Das spannende an der Forschung: Bei mehreren Fällen, bei denen Personen nur ein defektes LIG4-Gen aufweisen, zeigen diese trotzdem ein schweres, aber «nur teilweise an die Muttererkrankung erinnerndes Krankheitsbild» auf. «Nur ein funktionierendes LIG4-Gen scheint bei ihnen nicht auszureichen», so der Immunologe dazu.

Die neuen Erkenntnisse aus der Studie seien extrem wichtig, da es im menschlichen Immunsystem Tausende beteiligter Gene gibt mit Mutationen in nur einem Allel.

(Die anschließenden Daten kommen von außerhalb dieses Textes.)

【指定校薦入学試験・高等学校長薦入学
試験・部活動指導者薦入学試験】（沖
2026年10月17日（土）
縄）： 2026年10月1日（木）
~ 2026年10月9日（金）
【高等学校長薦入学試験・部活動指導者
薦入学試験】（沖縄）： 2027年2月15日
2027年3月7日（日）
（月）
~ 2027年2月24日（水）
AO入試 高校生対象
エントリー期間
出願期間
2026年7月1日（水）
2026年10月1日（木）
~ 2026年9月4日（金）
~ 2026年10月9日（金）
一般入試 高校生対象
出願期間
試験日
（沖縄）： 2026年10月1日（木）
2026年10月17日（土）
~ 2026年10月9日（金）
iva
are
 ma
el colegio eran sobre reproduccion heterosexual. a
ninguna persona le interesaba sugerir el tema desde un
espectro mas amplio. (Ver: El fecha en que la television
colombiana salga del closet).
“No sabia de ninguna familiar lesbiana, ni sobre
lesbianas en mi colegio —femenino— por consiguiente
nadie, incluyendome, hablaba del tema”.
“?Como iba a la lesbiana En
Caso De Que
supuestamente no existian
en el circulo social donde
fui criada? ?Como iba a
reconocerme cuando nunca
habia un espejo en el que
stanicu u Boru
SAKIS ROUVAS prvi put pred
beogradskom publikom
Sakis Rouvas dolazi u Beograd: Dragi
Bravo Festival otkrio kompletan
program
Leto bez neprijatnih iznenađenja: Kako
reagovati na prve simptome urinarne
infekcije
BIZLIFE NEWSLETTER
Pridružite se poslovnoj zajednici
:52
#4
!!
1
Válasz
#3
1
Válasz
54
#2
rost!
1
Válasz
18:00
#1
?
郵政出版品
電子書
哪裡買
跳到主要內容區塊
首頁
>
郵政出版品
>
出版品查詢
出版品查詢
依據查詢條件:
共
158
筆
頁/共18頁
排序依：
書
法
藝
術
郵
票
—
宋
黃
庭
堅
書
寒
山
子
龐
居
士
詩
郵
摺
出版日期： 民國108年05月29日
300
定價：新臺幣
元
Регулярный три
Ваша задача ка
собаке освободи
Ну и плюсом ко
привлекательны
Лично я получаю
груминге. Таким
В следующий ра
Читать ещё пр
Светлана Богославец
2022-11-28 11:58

Über die Bedeutung und Folgen davon sei noch zu wenig bekannt. «Unsere und weitere neue Ergebnisse zeigen, dass solche Defekte viel häufiger als angenommen Ursache für bisher unerklärte Immunstörungen sein können», heisst es.  «Wir vermuten, dass seltene rezessive Erbkrankheiten teilweise noch unbeschriebene häufigere Gegenstücke haben, mit teilweise neuartigen Symptomen, tendenziell späterem Auftreten im Leben und anderem Vererbungsmuster.»